I found Curazy’s list of Japanese words exported into other languages quite amusing. I’m still not exactly sure if it’s meant to be serious or not, considering how it includes shio taran, which is a totally coincidental close phonetic match of the Hungarian phrase (sótlan) of the same meaning (“not salty enough”). I’d say some of the others are similar coincidental matches too. Nonetheless, I decided to come up with a similar list.

I’m pretty sure tsunami is now a recognized word all around the world, especially after the devastating effects of the one that hit north-east Japan three years ago. While the word typhoon is often thought to be of Japanese origin too, it’s more likely to have been ported directly from Chinese.
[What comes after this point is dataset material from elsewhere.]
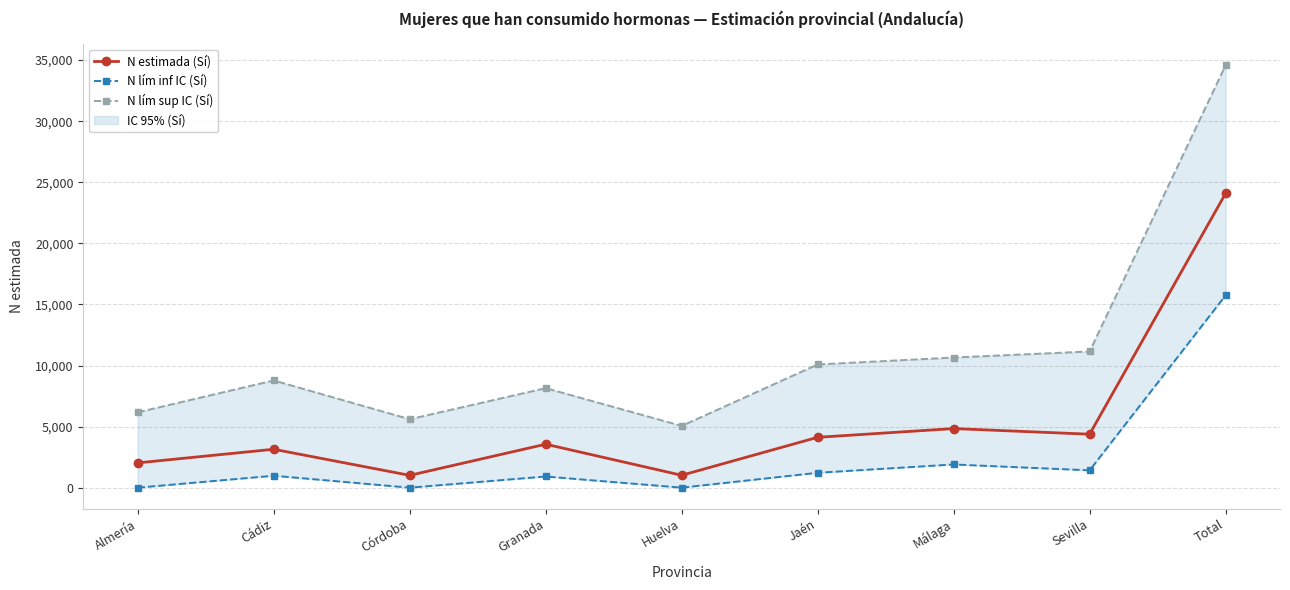

What position from the right is Total?

1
Then of course there is a long list of various sports that originated in Japan and are now known internationally. There is sumo, which is maybe the most representative, and also the various popular martial arts like karate and judo.

There are also plenty of warfare related words that found their way into other languages. I think even people in the boonies would understand samurai and kamikaze, and let’s not even mention ninja.

Some unique pieces of “high” Japanese culture gained some popularity in the west too, but just as with any other such kind of culture, people who don’t care about it don’t know about it. Just think of bonsai or haiku. On the other hand, paper folding art is widely called origami around the world, and “tatami mats” might be known among people interested in interior design.

Restaurants offering Japanese cuisine are getting more common in the west too, and that resulted in sushi and sake becoming commonly known phrases, just to name a few.

Last but not least, there is the Japanese popular culture that is now also popular in the west. Words like karaoke, anime and manga are now common. While otaku is probably understood by some, its meaning changes from the general “nerd” in Japanese to “a fan of anime/manga”. People who use social networks or online chats often could be familiar with emoji too.